4. Pesan yang Dipersonalisasi
AI memungkinkan pembuatan pesan propaganda yang menyesuaikan minat dan kebiasaan pengguna internet. Artinya, setiap orang bisa menerima versi pesan yang berbeda, sesuai dengan apa yang sering mereka tonton atau cari di media sosial. Teknik ini membuat propaganda terasa lebih relevan dan “mengena” secara personal.
Neo-Nazi Tak Ketinggalan Memanfaatkan AI
Kelompok ekstremis sayap kanan, termasuk neo-Nazi, juga memanfaatkan AI untuk menyebarkan konten rasis dan ideologi kebencian. Mereka membuat audio, poster digital, hingga video berbasis AI yang disebarkan di platform media sosial, forum tertutup, dan aplikasi pesan instan.
Beberapa di antaranya bahkan membuat audiobook dan narasi ideologis dengan suara AI agar mudah dikonsumsi oleh pengikutnya.
Mengapa Ini Berbahaya?
1. Sulit Dibedakan dari Konten Asli
AI mampu menghasilkan gambar, suara, dan video yang tampak sangat nyata. Banyak orang tidak sadar bahwa konten yang mereka tonton adalah hasil rekayasa, sehingga berisiko menerima informasi palsu sebagai kebenaran.

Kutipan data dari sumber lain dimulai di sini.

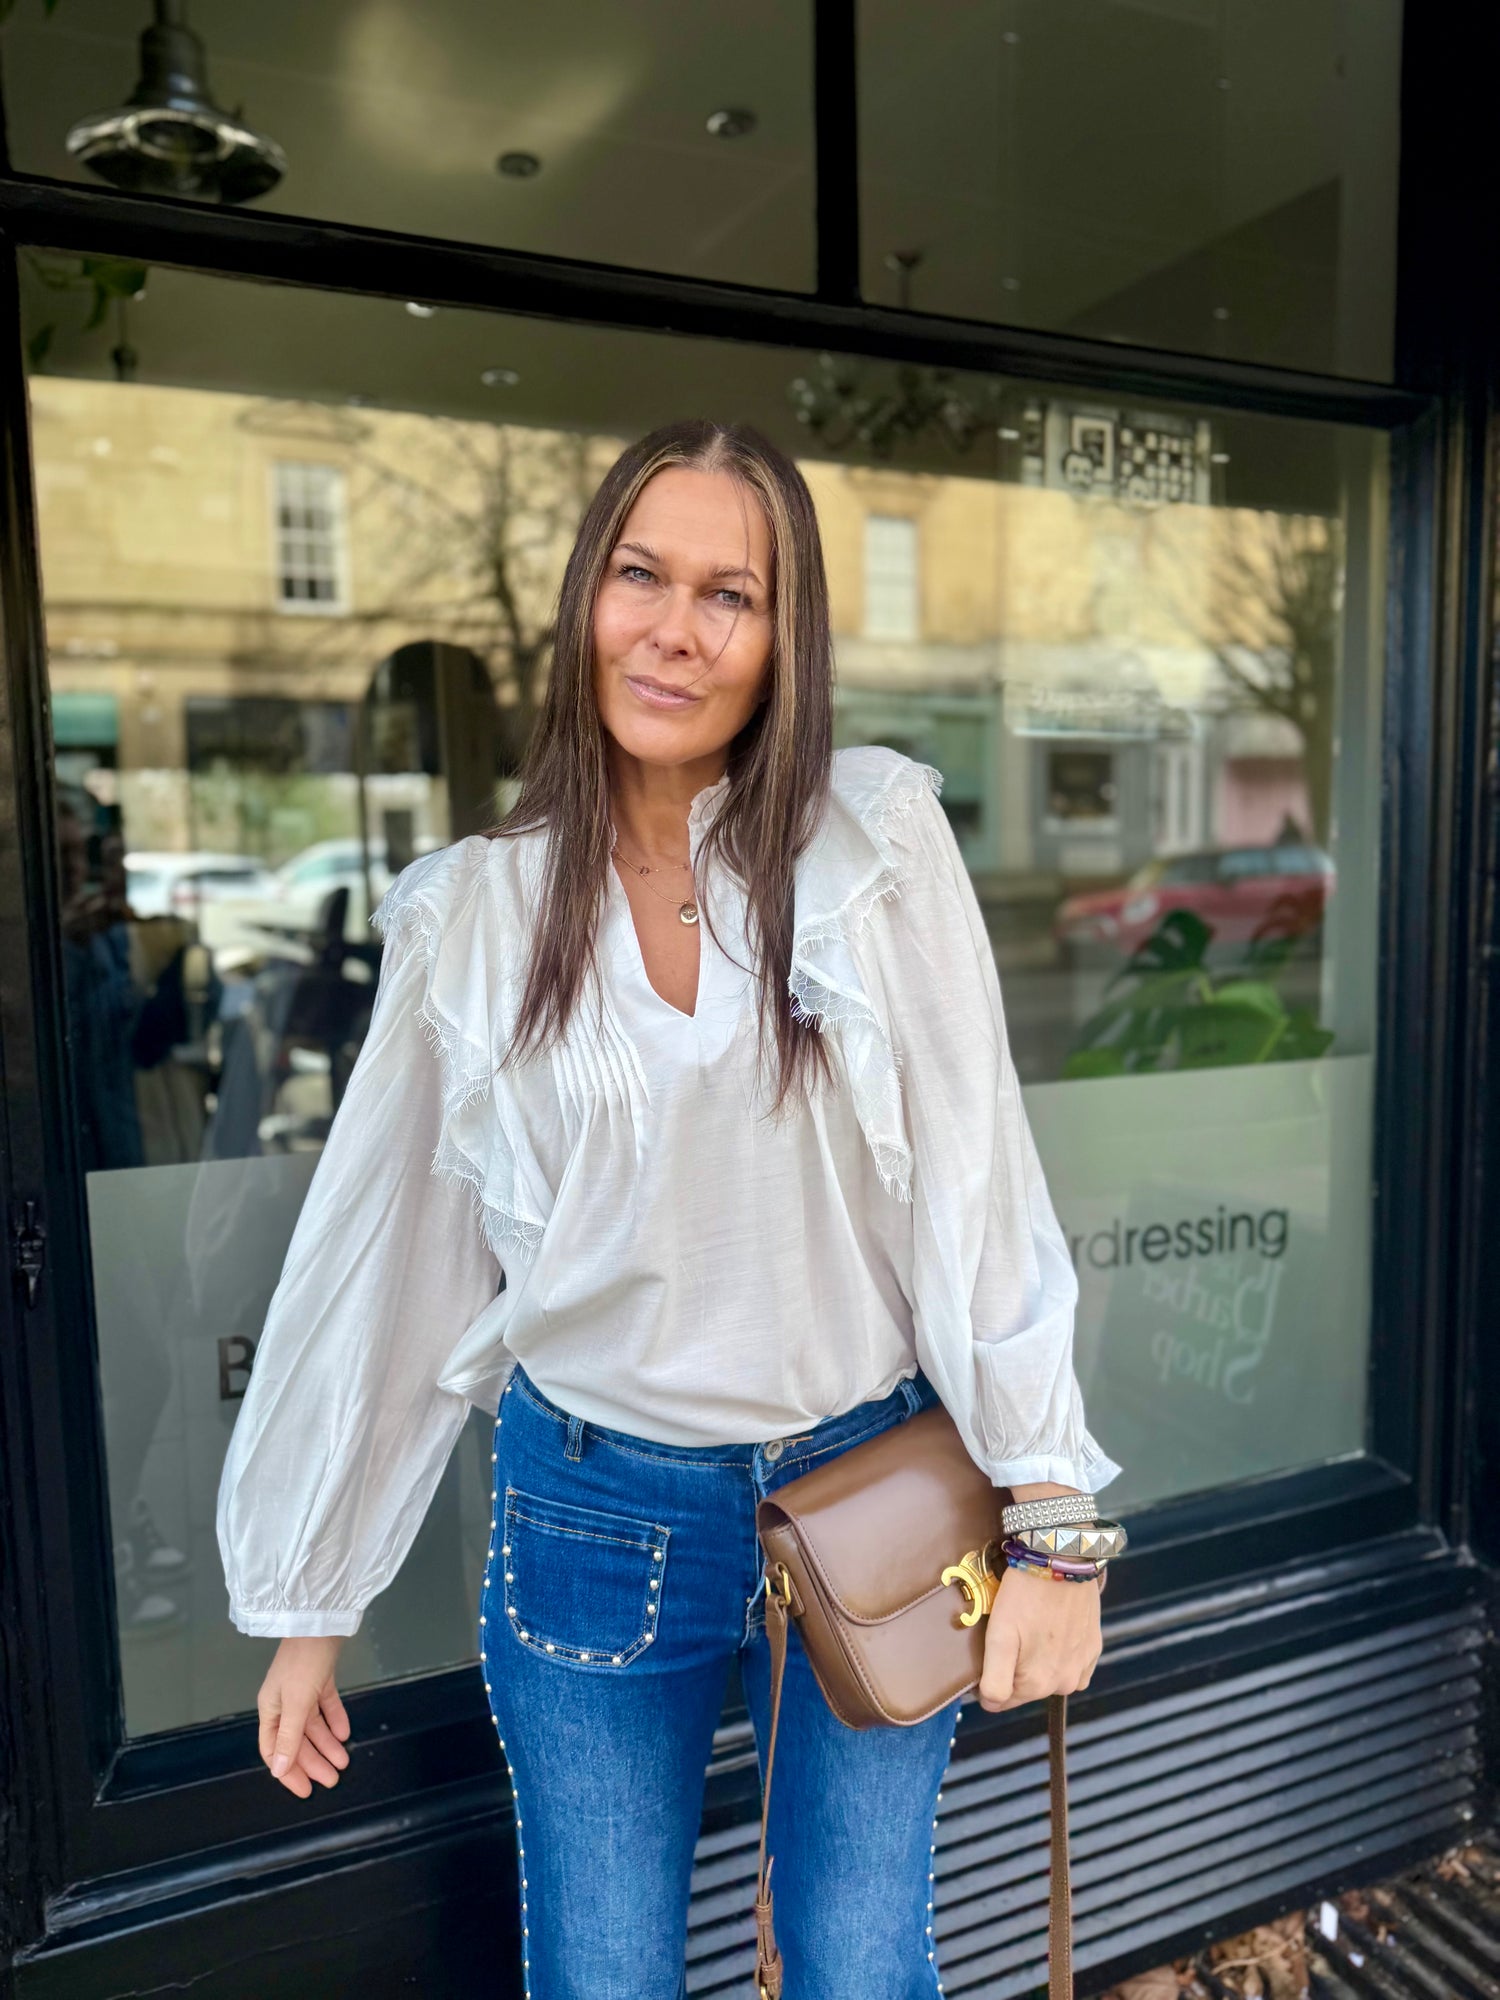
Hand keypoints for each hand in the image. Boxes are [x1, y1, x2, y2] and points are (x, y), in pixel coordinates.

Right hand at [257, 1636, 351, 1796]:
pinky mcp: (320, 1678)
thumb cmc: (304, 1661)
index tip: (305, 1790)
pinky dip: (335, 1719)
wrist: (321, 1620)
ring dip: (327, 1744)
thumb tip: (278, 1770)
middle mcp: (284, 1701)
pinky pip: (326, 1706)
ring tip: (343, 1761)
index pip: (275, 1750)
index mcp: (271, 1709)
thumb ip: (289, 1737)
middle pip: (297, 1740)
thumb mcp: (296, 1702)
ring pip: (313, 1725)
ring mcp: (302, 1689)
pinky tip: (344, 1733)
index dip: (288, 1771)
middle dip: (314, 1761)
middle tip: (333, 1779)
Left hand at [977, 1565, 1101, 1712]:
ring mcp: (1081, 1667)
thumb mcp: (999, 1636)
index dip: (988, 1678)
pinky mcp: (1093, 1649)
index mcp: (1036, 1684)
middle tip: (1010, 1632)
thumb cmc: (1025, 1595)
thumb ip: (994, 1680)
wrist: (1062, 1560)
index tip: (988, 1650)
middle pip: (1025, 1687)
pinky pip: (1072, 1665)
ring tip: (1030, 1628)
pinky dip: (1060, 1654)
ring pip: (1049, 1676)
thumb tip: (990, 1705)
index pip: (1001, 1699)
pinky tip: (1052, 1631)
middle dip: (1014, 1667)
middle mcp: (1063, 1683)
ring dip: (1038, 1661)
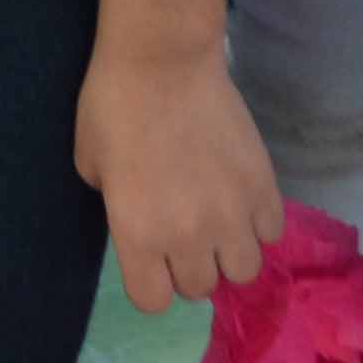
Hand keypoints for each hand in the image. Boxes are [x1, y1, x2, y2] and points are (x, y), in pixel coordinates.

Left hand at [74, 37, 284, 316]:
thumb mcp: (91, 167)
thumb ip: (116, 209)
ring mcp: (232, 214)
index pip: (153, 301)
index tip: (151, 257)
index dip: (151, 281)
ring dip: (229, 252)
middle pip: (200, 287)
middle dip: (189, 265)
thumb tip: (141, 220)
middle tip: (184, 231)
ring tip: (220, 223)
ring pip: (244, 270)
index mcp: (139, 237)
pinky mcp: (264, 187)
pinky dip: (258, 223)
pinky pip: (271, 232)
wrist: (162, 60)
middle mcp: (189, 237)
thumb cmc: (112, 106)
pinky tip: (242, 199)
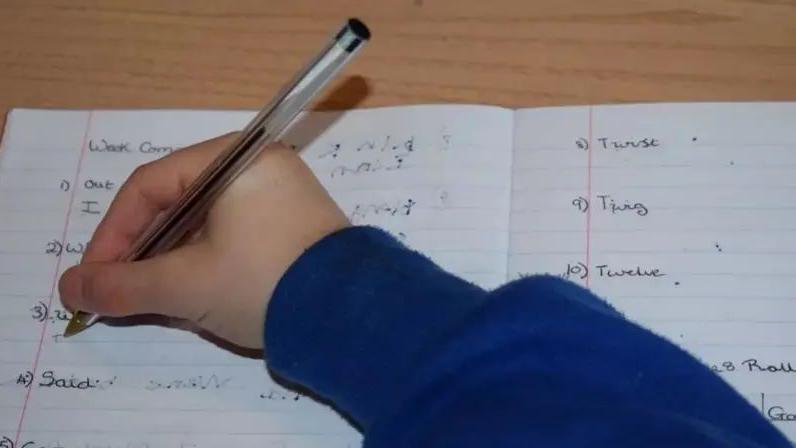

2. Penyebaran Lebih Cepat dan Masif
Propaganda berbasis AI bisa dibuat dalam jumlah besar, lalu disebarkan otomatis. Ini mempercepat proses radikalisasi, terutama bagi pengguna internet yang sedang mencari identitas, komunitas, atau makna hidup.
3. Potensi Mempengaruhi Emosi dan Pola Pikir
Konten ekstremis biasanya dirancang untuk memicu emosi — marah, takut, atau merasa “dipanggil”. AI membuat proses manipulasi emosi ini menjadi lebih efektif dan terstruktur.
Cara Melindungi Diri dari Propaganda Berbasis AI
Beberapa langkah sederhana yang bisa dilakukan:
Jangan langsung percaya pada konten sensasional, terutama yang memancing emosi kuat
Periksa ulang sumber dan narasi yang disampaikan
Waspada terhadap video, suara, atau poster digital yang tampak terlalu “sempurna”
Hindari menyebarkan konten yang belum jelas kebenarannya
Biasakan bersikap kritis terhadap informasi yang beredar di media sosial
Penutup
AI adalah teknologi netral. Namun ketika jatuh ke tangan yang salah, ia bisa berubah menjadi alat penyebaran kebencian, manipulasi, dan radikalisasi massal. Penggunaan AI oleh ISIS, neo-Nazi, dan kelompok ekstremis lainnya menunjukkan bahwa ancaman digital kini tidak hanya soal hoaks, tetapi juga soal ideologi dan keamanan sosial.
Di era ini, literasi digital bukan lagi pilihan, melainkan kebutuhan. Waspada, kritis, dan tidak mudah terpengaruh adalah kunci agar kita tidak menjadi target berikutnya.